Dear Coppy - 31st July! I looked for a Mystic Medusa horoscope and it confirmed what your readers all know "Leos are quotable" - see Diana Vreeland a supreme example, infamous Tweeter JK Rowling born on the same day as you, and your astro-bro list has Daniel Radcliffe and the articulate Prez Barack Obama as well as bonkingly beautiful Ben Affleck [I would tolerate his gambling] and here's Mystics' take on your astro-bro Arnold Schwarzenegger [a Leo with Mars in Leo]:

'The extreme and highly effective life-altering 1970's Arnie Diet - Eat and drink whatever the hell you feel like apart from packet/junk food, work-out for 4 hours, and get yourself 10 orgasms.'

Apparently these can be DIY, or via the kid's nanny in Arnie's case, but you have to have ten. I get them from blueberry custard muffins myself.

Wishing you many happy warm and fabulous returns of this your birthday
.

Elephant's Child said...

And a very happy birthday from me too. A chocolate filled peaceful birthday. With jewels...

R.H. said...

A very happy birthday big thing, sorry I missed it.

JahTeh said...

Leos are also made for the good life which is why we live in the fast lane of chocolates and ice-cream and in my case, divinely gorgeous men that don't and never will exist. I have high standards men could never reach.

Look at Ben Affleck, the gambling I could tolerate, the nanny (another one) fumbling, no.

Robbert, there is no hope for you if you missed a big thing birthday. I could have used a Tango or maybe a bit of Rumba.

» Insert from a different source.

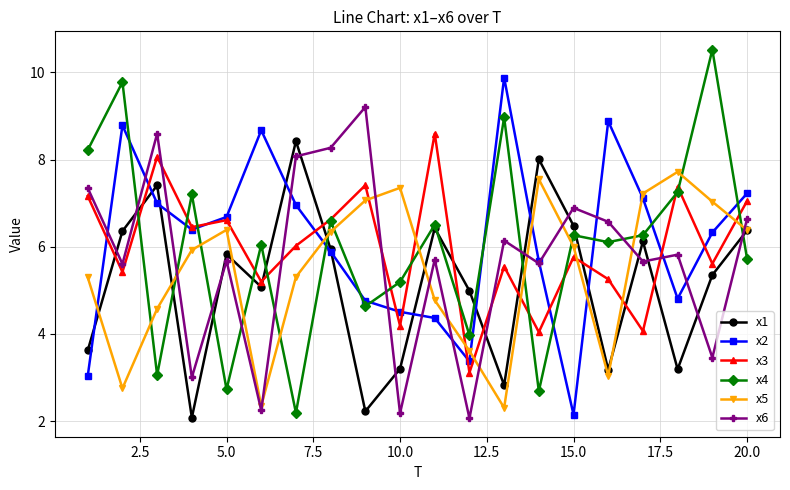

What is the average value of the x3 series?

6.0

El Chi, not a chocolate in the house but I found a packet of sugerless biscuits I'd hidden. Not quite the same.

Ann ODyne said...

Mr Holt who uses lumps of Blu-Tack to make his ears stick out, was in his Tony Abbott suit and blue tie. Outside Bishop's electorate office, clutching a bunch of flowers he launched into his self-penned song set to the tune of Candle in the Wind:

“Goodbye Bronwyn Kathleen,

Though they never respected you at all,

You had the grace to hire yourself,

The aircraft you desired ...”

“Now it seems to me that you lived your life like a chopper in the wind ...”
http://www.dailytelegraph.com.au/newslocal/northern-beaches/chopper-in-the-wind-tony-abbott-impersonators-singing-tribute-to-bronwyn-bishop/

JahTeh said...

Bwahahahahaha, how absolutely brilliant. One of the panel on The Drum last night said she was the worst Speaker of the House he'd ever seen and it was Bat Ears plan to sow discord and slow down sittings.

iODyne said...

good point, so bat-ears not as stupid as he looks, or his Advisors aren't. I used to watch QTime but she made it true masochism to do so, and I don't now.